_取り組む課題:_
A. 本文によると、Descartesが意識の座であると結論づけたのは脳のどの部分ですか。
B. 本文の「(分離脳と二つの意識に関する補足です)」から「の二元論として知られるようになった。」までを、「の二元論として知られるようになった。」も含めて一字一句変えずに書き写しなさい。

_対象の文章:_
• • • •

投稿者 松本 日時 2001 年 12 月 09 日 10:34:22:
回答先: 脳について 投稿者 松本 日時 2001 年 12 月 01 日 09:58:57:
|> ∇分離脳については、下記の三つのH/Pがありました
|> ので、参考にして下さい。
∇下記は心身問題と最近の分離脳の研究から得られた
結果についてです。
(分離脳と二つの意識に関する補足です)
「左の脳と右の脳」サリーP.スプリンガー&ゲオルク.ドイチュ,
1997年,原書1993年(第2版)より
[二つの脳,二つの心?]
・4世紀以上も前に,フランスの偉大な哲学者Rene
Descartesは,脳の基底部にある松果体が意識の座で
あるという結論に達した。
彼の結論は,意識は単一であるとする信念と,脳内で
二つではなく一つしかない組織で彼が発見できたのは
松果体だけであった事実とに基づいている。
・心は身体から独立しているという主張は,Descartes
の二元論として知られるようになった。
現代の懐疑論者たちの中には,これを「機械の中の幽霊」
と呼ぶ者もいる。
一般に身体と心の関係をめぐる哲学上の問題は,心−身
問題と呼ばれている。

• • • •

_出典データ:_
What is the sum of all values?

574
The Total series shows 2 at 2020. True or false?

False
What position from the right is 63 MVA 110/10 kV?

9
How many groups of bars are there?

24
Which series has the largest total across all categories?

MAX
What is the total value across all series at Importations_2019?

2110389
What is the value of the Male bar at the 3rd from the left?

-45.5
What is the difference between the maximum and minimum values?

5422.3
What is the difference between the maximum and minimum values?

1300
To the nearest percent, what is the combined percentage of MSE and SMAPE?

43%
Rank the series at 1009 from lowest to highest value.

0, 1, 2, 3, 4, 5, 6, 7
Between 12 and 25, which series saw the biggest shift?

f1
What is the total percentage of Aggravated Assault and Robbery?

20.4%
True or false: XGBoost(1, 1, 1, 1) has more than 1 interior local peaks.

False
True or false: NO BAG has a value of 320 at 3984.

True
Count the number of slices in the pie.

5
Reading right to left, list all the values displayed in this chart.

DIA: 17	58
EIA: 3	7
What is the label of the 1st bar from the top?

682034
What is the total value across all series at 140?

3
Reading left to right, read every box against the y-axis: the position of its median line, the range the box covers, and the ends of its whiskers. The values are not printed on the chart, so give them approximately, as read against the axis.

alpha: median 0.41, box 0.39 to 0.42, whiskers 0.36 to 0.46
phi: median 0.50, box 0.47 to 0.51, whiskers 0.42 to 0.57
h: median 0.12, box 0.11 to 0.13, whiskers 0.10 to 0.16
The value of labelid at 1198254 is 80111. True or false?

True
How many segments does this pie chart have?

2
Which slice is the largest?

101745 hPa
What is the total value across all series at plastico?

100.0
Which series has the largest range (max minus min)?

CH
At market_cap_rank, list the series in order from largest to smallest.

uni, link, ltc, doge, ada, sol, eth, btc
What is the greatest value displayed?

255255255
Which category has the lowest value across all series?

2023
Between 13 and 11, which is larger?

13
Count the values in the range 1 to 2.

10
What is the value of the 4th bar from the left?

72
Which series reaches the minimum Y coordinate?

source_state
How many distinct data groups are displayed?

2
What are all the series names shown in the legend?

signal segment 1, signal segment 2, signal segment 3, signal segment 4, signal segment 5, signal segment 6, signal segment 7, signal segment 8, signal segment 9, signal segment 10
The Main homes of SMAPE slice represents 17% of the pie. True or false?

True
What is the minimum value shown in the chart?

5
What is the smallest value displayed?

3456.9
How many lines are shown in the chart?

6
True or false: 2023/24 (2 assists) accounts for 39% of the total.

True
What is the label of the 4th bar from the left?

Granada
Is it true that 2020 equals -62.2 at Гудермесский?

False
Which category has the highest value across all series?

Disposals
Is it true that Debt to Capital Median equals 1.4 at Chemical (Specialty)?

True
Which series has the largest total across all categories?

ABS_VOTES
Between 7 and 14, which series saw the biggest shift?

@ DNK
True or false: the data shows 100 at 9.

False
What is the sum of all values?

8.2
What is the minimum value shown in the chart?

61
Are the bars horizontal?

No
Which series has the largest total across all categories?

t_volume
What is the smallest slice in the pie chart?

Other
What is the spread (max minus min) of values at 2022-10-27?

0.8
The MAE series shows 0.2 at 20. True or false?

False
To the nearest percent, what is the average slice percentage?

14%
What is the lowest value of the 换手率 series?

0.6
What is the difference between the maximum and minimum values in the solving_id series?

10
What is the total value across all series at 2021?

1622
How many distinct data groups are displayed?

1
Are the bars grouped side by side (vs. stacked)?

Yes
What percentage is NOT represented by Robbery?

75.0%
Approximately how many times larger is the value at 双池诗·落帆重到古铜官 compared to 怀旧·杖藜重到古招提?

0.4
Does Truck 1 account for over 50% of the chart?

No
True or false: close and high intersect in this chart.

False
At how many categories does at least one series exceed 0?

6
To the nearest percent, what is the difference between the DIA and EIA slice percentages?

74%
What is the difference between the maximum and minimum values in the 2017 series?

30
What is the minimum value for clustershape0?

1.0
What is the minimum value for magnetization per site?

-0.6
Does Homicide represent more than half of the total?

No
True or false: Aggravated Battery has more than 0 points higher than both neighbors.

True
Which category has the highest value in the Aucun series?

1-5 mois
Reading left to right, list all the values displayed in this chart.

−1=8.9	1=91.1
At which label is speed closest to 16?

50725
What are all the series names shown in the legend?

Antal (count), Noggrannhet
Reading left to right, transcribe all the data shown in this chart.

• • • •

_課題の解答:_
A. 脳の基底部にある松果体です。

B.
(分離脳と二つの意識に関する補足です)
「左の脳と右の脳」サリーP.スプリンガー&ゲオルク.ドイチュ,
1997年,原書1993年(第2版)より
[二つの脳,二つの心?]
・4世紀以上も前に,フランスの偉大な哲学者Rene
Descartesは,脳の基底部にある松果体が意識の座で
あるという結論に達した。
彼の結論は,意識は単一であるとする信念と,脳内で
二つではなく一つしかない組織で彼が発見できたのは
松果体だけであった事実とに基づいている。
・心は身体から独立しているという主張は,Descartes
の二元論として知られるようになった。